* TASK DIRECTIONS *
From the data that follows, print exactly the lines starting at the one containing "277 265 12.18" and ending at the one containing "595 217 6.32"; include both of them and nothing more.

[Records from a dataset]

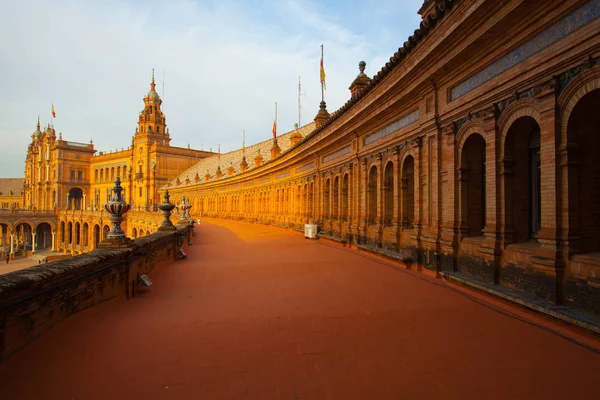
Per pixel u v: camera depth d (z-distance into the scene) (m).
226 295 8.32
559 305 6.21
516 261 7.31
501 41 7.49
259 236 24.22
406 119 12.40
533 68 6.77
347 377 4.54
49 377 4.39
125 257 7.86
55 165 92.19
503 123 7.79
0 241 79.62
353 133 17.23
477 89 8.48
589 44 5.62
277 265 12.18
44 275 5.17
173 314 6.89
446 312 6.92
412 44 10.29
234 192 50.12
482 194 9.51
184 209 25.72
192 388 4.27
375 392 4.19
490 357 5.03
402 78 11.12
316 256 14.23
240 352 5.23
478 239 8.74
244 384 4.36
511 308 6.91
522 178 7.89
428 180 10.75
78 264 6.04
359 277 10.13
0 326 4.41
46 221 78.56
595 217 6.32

---

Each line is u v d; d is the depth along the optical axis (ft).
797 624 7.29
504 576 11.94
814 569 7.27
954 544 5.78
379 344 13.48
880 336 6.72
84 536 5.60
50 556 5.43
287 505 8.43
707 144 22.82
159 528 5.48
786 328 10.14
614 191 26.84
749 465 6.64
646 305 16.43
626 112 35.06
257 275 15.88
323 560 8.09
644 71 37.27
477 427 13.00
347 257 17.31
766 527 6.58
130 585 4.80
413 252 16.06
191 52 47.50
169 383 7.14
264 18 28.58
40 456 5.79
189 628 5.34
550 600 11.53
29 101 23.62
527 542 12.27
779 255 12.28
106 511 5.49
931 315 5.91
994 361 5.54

==

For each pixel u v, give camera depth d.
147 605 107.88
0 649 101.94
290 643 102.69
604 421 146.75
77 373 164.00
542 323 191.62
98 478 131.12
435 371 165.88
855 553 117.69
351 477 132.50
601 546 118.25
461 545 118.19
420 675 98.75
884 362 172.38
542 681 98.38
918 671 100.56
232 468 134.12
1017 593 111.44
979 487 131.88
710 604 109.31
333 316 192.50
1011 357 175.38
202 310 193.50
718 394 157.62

* SOLUTION TO THIS PROBLEM *
277 265 12.18
44 275 5.17
173 314 6.89
446 312 6.92
412 44 10.29
234 192 50.12
482 194 9.51
184 209 25.72
192 388 4.27
375 392 4.19
490 357 5.03
402 78 11.12
316 256 14.23
240 352 5.23
478 239 8.74
244 384 4.36
511 308 6.91
522 178 7.89
428 180 10.75
78 264 6.04
359 277 10.13
0 326 4.41
46 221 78.56
595 217 6.32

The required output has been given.